[DOCUMENT SEGMENT]
________________________________________

Top Places to Visit in New Zealand with a Camper

Below, I have listed the best places to visit in the South Island with a camper based on our personal recent experience. 

The order of these places is based on our route, which started in Queenstown and headed anti-clockwise around the South Island. 

Start in Queenstown

Queenstown Lake

Queenstown, the adventure capital of New Zealand, is a must-visit on your South Island road trip. 

Nestled beside the stunning Lake Wakatipu, Queenstown is a paradise for thrill-seekers and wine enthusiasts in particular. 

You can use this start point as an opportunity to embark on a wine tour, which allows you to explore some of the region's finest vineyards.

The breathtaking backdrop of The Remarkables mountain range, coupled with the serene waters of Lake Wakatipu, provides an unparalleled scenic experience, perfect for relaxation after a day of adventure and wine tasting.

Best Campsites near Queenstown

1. Moke Lake Campsite

Moke Lake Campsite

Located just a short drive from Queenstown, Moke Lake Campsite offers stunning views of the surrounding mountains and peaceful lake waters. 

It's a popular spot for fishing, kayaking, and hiking. The campground provides basic facilities such as toilets, picnic tables, and fire pits. 

The serene atmosphere and beautiful scenery make it a favorite among campers.

2. Kinloch Campsite

Kinloch Campsite

Situated on the shores of Lake Wakatipu, Kinloch Campsite is about a 45-minute drive from Queenstown. 

This scenic campground offers stunning views of the lake and the surrounding mountains. It's an ideal spot for outdoor activities such as fishing, boating, hiking, and birdwatching. 

The campground provides basic facilities including toilets, picnic areas, and water access.

3. Glenorchy Campground

Glennorchy Campground

This campsite is in the charming town of Glenorchy, approximately a one-hour drive from Queenstown. 

It offers picturesque views of Lake Wakatipu and the surrounding mountains, including the iconic peaks of the Southern Alps. 

The campground provides basic facilities such as toilets, picnic tables, and fire pits. It's a great base for exploring the nearby hiking trails, including the famous Routeburn Track.

Queenstown > Arrowtown (15 minutes)


Arrowtown, nestled just a short drive from Queenstown on New Zealand's South Island, is a charming historic gold mining town that captivates visitors with its well-preserved 19th-century buildings and autumnal beauty.

________________________________________

(Dataset rows)
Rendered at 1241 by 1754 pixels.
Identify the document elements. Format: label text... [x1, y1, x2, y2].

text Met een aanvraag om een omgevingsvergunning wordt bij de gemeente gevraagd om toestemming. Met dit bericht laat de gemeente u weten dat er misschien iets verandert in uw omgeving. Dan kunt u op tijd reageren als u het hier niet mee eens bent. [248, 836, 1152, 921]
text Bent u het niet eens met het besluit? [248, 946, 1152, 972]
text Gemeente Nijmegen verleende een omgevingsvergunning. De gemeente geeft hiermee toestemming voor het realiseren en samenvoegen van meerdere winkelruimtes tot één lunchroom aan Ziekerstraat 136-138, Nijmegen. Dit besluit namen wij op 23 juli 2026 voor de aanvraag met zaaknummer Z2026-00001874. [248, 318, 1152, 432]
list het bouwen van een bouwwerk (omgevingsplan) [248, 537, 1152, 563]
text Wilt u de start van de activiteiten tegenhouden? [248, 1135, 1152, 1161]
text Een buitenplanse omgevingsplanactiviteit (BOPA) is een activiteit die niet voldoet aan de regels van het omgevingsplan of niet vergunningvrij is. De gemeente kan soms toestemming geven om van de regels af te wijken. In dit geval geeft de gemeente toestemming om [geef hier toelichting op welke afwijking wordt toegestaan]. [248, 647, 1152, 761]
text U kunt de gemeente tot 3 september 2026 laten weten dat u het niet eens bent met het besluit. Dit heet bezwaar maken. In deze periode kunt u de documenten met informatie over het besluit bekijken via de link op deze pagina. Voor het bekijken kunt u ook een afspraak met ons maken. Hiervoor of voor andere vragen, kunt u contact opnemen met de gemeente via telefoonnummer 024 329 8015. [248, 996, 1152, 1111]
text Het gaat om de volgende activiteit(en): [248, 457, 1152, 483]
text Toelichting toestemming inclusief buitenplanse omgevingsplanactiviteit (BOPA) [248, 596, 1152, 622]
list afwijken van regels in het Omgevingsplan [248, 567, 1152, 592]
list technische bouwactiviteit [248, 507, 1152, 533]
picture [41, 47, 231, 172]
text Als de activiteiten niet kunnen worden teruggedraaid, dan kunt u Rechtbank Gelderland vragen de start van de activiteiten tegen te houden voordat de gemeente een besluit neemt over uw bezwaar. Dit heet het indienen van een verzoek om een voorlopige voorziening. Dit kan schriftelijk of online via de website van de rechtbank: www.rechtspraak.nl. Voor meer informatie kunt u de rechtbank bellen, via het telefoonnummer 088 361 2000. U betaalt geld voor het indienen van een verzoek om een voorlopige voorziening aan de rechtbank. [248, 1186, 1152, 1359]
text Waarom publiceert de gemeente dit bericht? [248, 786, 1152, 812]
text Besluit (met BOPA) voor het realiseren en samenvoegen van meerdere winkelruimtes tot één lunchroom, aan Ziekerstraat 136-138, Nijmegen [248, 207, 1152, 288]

________________________________________

[CHALLENGES]
[A] Reproduce word for word the stretch of the New Zealand camper guide from "3. Glenorchy Campground" through "and autumnal beauty.".
[B] Answer these questions from the New Zealand camper guide:
(i) In which direction did the route around the South Island head from Queenstown?
(ii) About how long is the drive from Queenstown to Kinloch Campsite?
(iii) Which famous track is named as near Glenorchy Campground?
The records are separate material and have no connection to the New Zealand camper guide.

[EXPECTED RESULTS]
[A]
3. Glenorchy Campground

Glennorchy Campground

This campsite is in the charming town of Glenorchy, approximately a one-hour drive from Queenstown. 

It offers picturesque views of Lake Wakatipu and the surrounding mountains, including the iconic peaks of the Southern Alps. 

The campground provides basic facilities such as toilets, picnic tables, and fire pits. It's a great base for exploring the nearby hiking trails, including the famous Routeburn Track.

Queenstown > Arrowtown (15 minutes)


Arrowtown, nestled just a short drive from Queenstown on New Zealand's South Island, is a charming historic gold mining town that captivates visitors with its well-preserved 19th-century buildings and autumnal beauty.

[B]
(i) Anti-clockwise.
(ii) About 45 minutes.
(iii) The Routeburn Track.